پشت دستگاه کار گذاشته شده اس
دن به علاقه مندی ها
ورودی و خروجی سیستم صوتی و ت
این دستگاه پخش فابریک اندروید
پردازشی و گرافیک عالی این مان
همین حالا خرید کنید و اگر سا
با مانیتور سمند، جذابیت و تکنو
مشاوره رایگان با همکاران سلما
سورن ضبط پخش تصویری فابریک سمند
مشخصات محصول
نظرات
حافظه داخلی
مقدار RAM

⁂

### Directions:
Edit the listing above by replacing each occurrence of "فابریک" with "اورجینال". Reproduce every line, and leave everything else unchanged.

### Exercise solution:
پشت دستگاه کار گذاشته شده اس
دن به علاقه مندی ها
ورودی و خروجی سیستم صوتی و ت
این دستگاه پخش اورجینال اندروید
پردازشی و گرافیک عالی این مان
همین حالا خرید کنید و اگر سا
با مانیتور سمند، جذابیت و تکنو
مشاوره رایگان با همکاران سلما
سورن ضبط پخش تصویری اورجینال سمند
مشخصات محصول
نظرات
حافظه داخلی
مقدار RAM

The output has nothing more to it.